### WORK INSTRUCTIONS
**1)** Answer these questions using the mortgage article:
(a) In which publication does the five-part series appear?
(b) What is the borrower called in a mortgage?
(c) Where are title to the property and the mortgage charge registered?
**2)** Reproduce everything in the mortgage article from "What if the" down to "to the property?".

Anatomy of a mortgage agreement
Buying your dream home is a huge decision in many of our financial lives. In this, the first of a five-part series in Moneywise, we take a look at what the process entails.
You’ve saved and saved – now the dream is about to become a reality. One of the most exciting days of your and your partner’s life – your first home.
Now, the paperwork, already in progress with your qualifying criteria approval, continues.
There is so much to review and think about.
You’ve met the down payment threshold. While a few lucky individuals can afford to pay cash, most buyers must finance the purchase.
Numerous questions arise, among them:
How long should the term be?
What is the loan value of the property?
How much can we borrow?
What are the bank’s interest rates, how we will know if we get the best rate?
What does the mortgage contract look like (and are there different contracts)?
Who is going to own the home?
What other stipulations are there?
Can we prepay on the principal?
What if the previous owner wants to finance part of the purchase price?
What happens if we miss a payment?
How do we know if we have clear title to the property?
Do local banks offer title insurance?
Who surveys the property?
Do we have to carry life insurance?
If so, whose life should it be on, one owner, both owners?
How much property insurance should we carry?
How can we keep track of our payments?
What happens if one of us loses our job?
Do we get a copy of the mortgage contract ahead of the closing?
Should we hire a financial adviser, a lawyer or other?
What are the closing costs?
Mortgage contract overview
While we tend to think of this as a single purchase, there are actually two contracts at sale / purchase of the home.
Nomenclature of the process. The borrower is called the mortgagor, the lender is the mortgagee. The names come from the Old French morgage, “dead pledge”, meaning that the deal dies upon repayment or default.
The conveyance: the seller transfers property deed to buyer for consideration (payment). However, the buyer, or prospective homeowner, does not receive the mortgage deed at purchase, unless full cash payment is remitted at closing.
The mortgage: the buyer (mortgagor or borrower) executes a mortgage with a bank, a mortgage company, or insurance company, pledging the real estate as collateral.
Title to the property and mortgage charge are registered at the Land Title Registry Office.

### SUPPLIED DATA
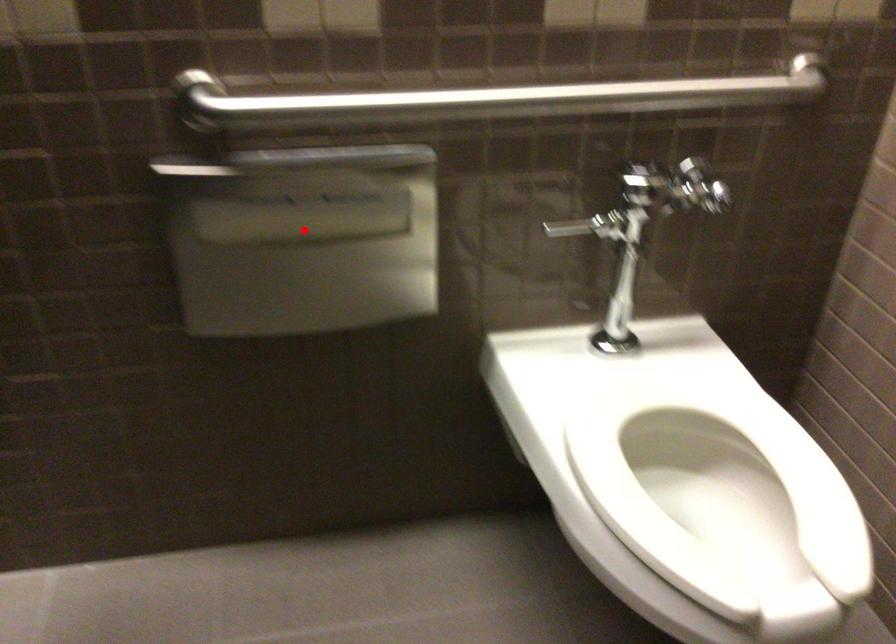
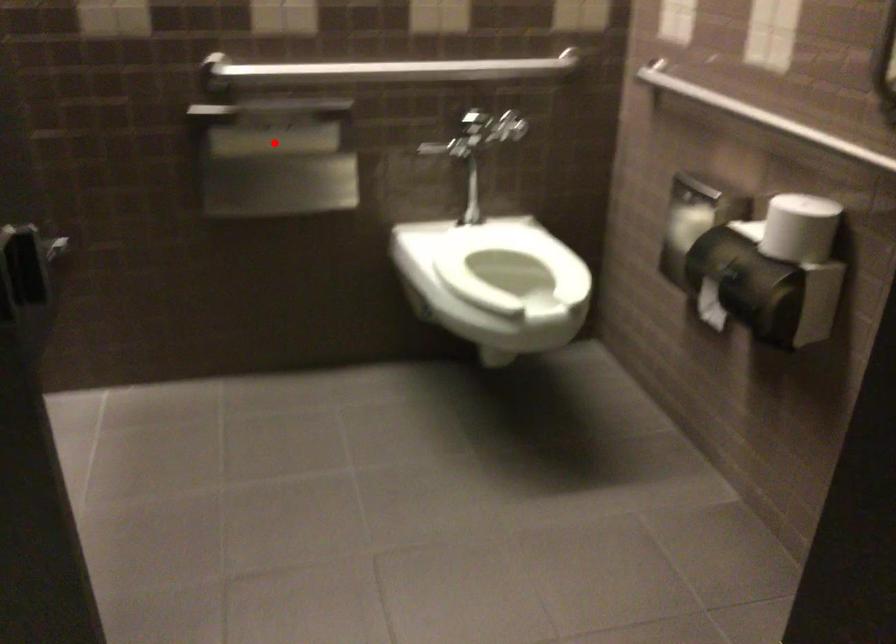
I am providing you with two images of the same scene from different viewpoints. A red point is marked on the first image and another point is marked on the second image. Are the points marked in image1 and image2 representing the same 3D position?

Yes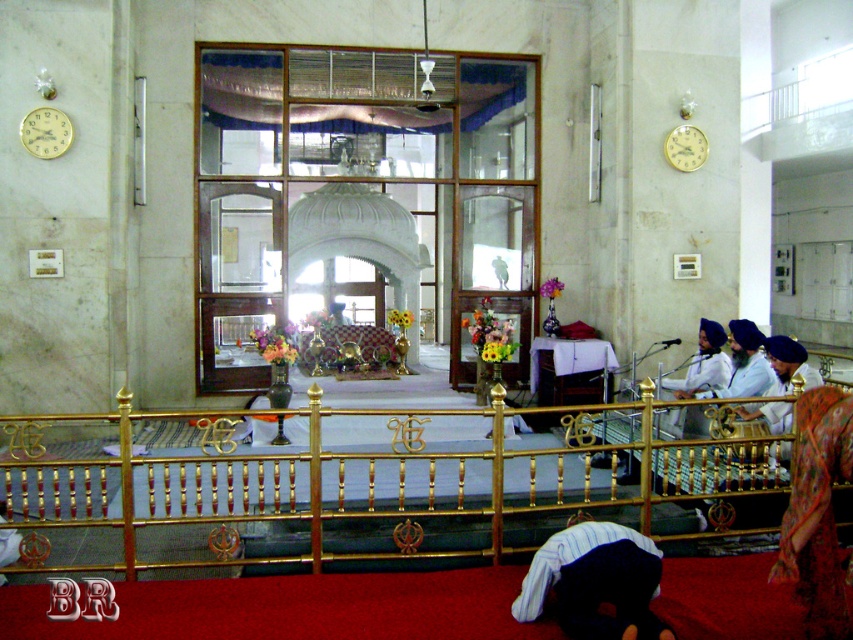
Question: Is the position of gold polished rail at center less distant than that of floral-patterned fabric at lower right?

Choices:
 (A) no
 (B) yes

Answer: (A)

Question: Which of the following is the closest to the observer?

Choices:
 (A) (338, 520)
 (B) (579, 637)
 (C) (795, 572)

Answer: (C)

Question: Does gold polished rail at center lie behind dark blue turban at lower center?

Choices:
 (A) yes
 (B) no

Answer: (A)

Question: Among these points, which one is nearest to the camera?

Choices:
 (A) (798, 403)
 (B) (573, 556)
 (C) (618, 467)

Answer: (B)

Question: Is gold polished rail at center to the right of dark blue turban at lower center from the viewer's perspective?

Choices:
 (A) yes
 (B) no

Answer: (B)

Question: Among these objects, which one is nearest to the camera?

Choices:
 (A) dark blue turban at lower center
 (B) floral-patterned fabric at lower right

Answer: (B)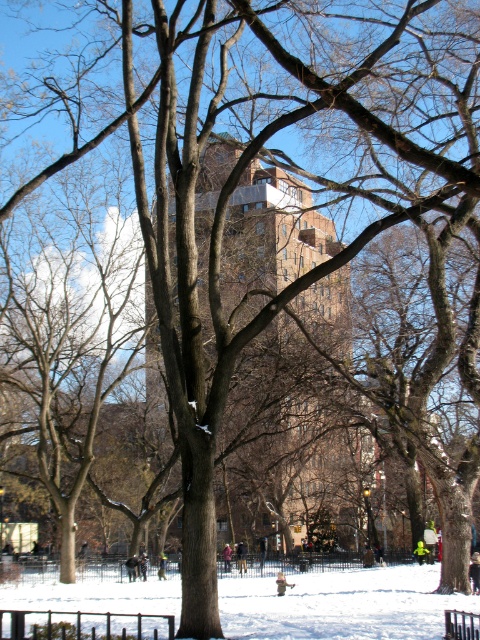
You are standing in the winter park scene. You want to take a photo of the brown brick building at center and the black metal bench at center. Which object should you focus on first if you want to capture both in the same frame without moving your camera?

The brown brick building at center is much taller than the black metal bench at center, so you should focus on the brown brick building at center first to ensure it fits entirely in the frame before adjusting for the bench.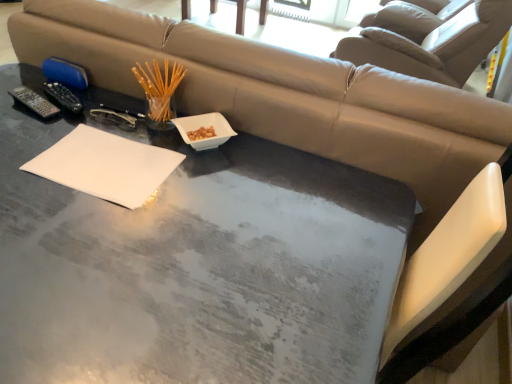
This screenshot has height=384, width=512. Find the location of `vacant space that is to the left of translucent glass chopsticks at upper left`. vacant space that is to the left of translucent glass chopsticks at upper left is located at coordinates (106, 113).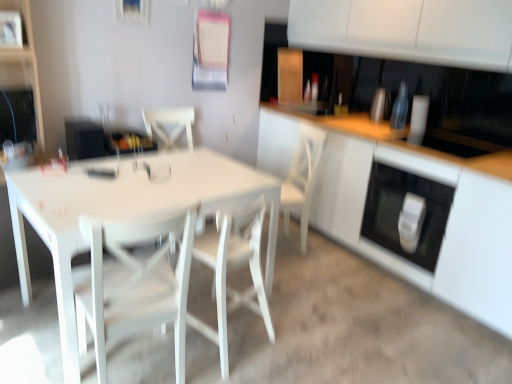
You are a GUI agent. You are given a task and a screenshot of the screen. Output one action in this format:
    pyautogui.click(x=<x>, y=<y>)
    Task: Click on the vacant space to the right of white wood chair at center
    The width and height of the screenshot is (512, 384).
    Given the screenshot: What is the action you would take?
    pyautogui.click(x=333, y=254)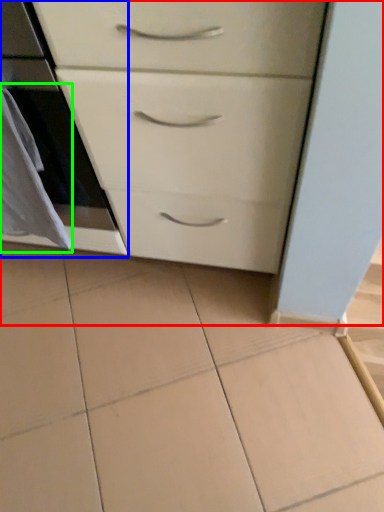
Question: Which object is the farthest from chest of drawers (highlighted by a red box)? Choose among these: oven (highlighted by a blue box) or material (highlighted by a green box).

Choices:
 (A) oven
 (B) material

Answer: (B)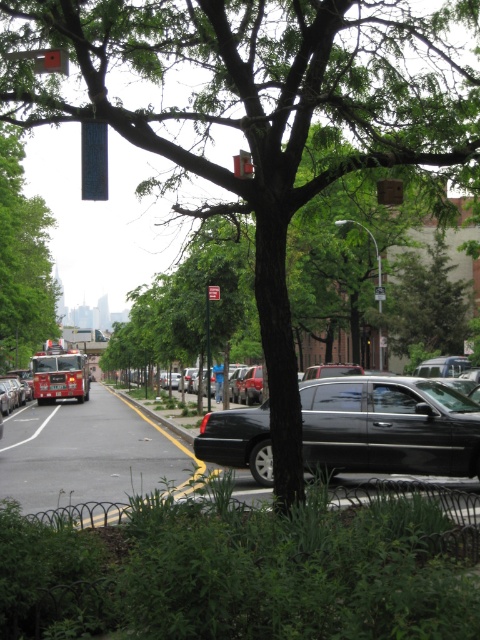
Question: Which object appears farthest from the camera in this image?

Choices:
 (A) green leafy tree at center
 (B) metallic rectangular at upper center
 (C) brushed metal fire truck at left

Answer: (C)

Question: Is green leafy tree at center wider than metallic rectangular at upper center?

Choices:
 (A) no
 (B) yes

Answer: (B)

Question: Among these points, which one is nearest to the camera?

Choices:
 (A) (22, 193)
 (B) (248, 164)
 (C) (456, 472)

Answer: (B)

Question: Does green leafy tree at center appear under brushed metal fire truck at left?

Choices:
 (A) no
 (B) yes

Answer: (A)

Question: Which of the following is the farthest from the observer?

Choices:
 (A) (8, 198)
 (B) (252, 166)

Answer: (A)

Question: Does glossy black sedan at center appear over metallic rectangular at upper center?

Choices:
 (A) yes
 (B) no

Answer: (B)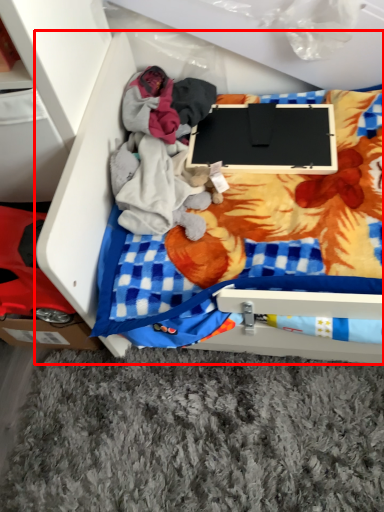
Question: Where is furniture (annotated by the red box) located in relation to laptop in the image?

Choices:
 (A) right
 (B) left

Answer: (B)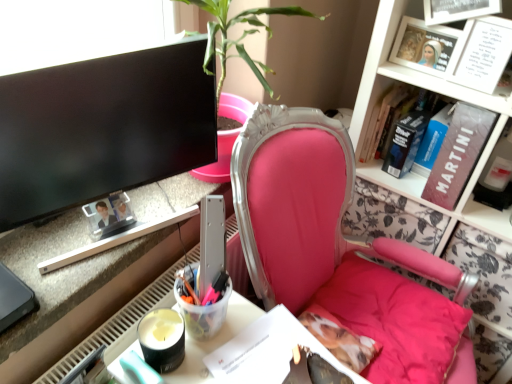
Where is `free space above metallic silver desk at lower left (from a real-world perspective)`? This screenshot has height=384, width=512. free space above metallic silver desk at lower left (from a real-world perspective) is located at coordinates (66, 249).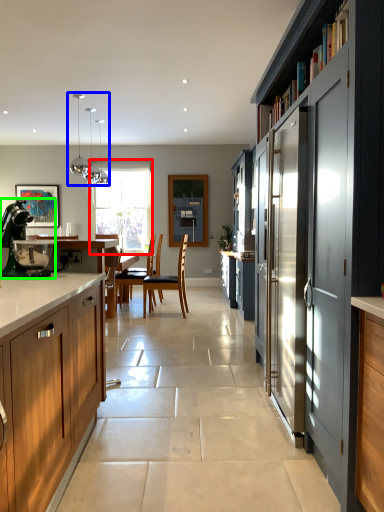
Question: Which object is positioned farthest from window (highlighted by a red box)? Select from light fixture (highlighted by a blue box) and kitchen appliance (highlighted by a green box).

Choices:
 (A) light fixture
 (B) kitchen appliance

Answer: (B)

### ANSWERS BY ITEM NUMBER
**1)**
(a) Moneywise
(b) The mortgagor
(c) At the Land Title Registry Office

**2)**
What if the previous owner wants to finance part of the purchase price?
What happens if we miss a payment?
How do we know if we have clear title to the property?